** Request **
The expected answer is the set of lines in the data below between the line holding "3090 Overijse" and the line holding "liarias. Hasta ahora, ese", inclusive, written out exactly.

** Provided entries **
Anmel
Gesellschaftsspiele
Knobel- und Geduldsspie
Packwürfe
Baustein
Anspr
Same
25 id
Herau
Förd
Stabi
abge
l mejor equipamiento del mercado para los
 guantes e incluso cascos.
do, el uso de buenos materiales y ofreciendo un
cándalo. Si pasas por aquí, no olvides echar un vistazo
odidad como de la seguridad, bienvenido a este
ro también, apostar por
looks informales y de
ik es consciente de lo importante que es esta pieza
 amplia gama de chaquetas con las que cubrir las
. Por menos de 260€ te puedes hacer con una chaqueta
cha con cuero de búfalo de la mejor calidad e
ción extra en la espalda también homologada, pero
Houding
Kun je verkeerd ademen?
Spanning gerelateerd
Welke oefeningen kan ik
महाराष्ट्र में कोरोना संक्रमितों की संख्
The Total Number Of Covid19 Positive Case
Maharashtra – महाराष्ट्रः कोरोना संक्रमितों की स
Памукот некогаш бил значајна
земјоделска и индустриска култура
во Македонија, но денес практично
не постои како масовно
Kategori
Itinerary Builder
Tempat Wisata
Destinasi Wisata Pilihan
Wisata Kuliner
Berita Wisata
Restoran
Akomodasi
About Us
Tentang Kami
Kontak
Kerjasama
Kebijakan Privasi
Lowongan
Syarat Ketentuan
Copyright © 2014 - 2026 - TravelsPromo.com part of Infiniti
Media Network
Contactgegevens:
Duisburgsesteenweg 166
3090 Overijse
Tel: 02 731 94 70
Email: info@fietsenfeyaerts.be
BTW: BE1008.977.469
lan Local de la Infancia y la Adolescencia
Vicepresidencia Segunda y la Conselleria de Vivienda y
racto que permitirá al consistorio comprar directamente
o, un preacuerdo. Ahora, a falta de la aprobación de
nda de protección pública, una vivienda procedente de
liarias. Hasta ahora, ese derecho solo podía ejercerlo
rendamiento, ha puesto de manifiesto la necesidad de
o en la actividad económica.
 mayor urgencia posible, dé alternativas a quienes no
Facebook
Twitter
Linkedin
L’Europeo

** Answer to the problem **
3090 Overijse
Tel: 02 731 94 70
Email: info@fietsenfeyaerts.be
BTW: BE1008.977.469
lan Local de la Infancia y la Adolescencia
Vicepresidencia Segunda y la Conselleria de Vivienda y
racto que permitirá al consistorio comprar directamente
o, un preacuerdo. Ahora, a falta de la aprobación de
nda de protección pública, una vivienda procedente de
liarias. Hasta ahora, ese derecho solo podía ejercerlo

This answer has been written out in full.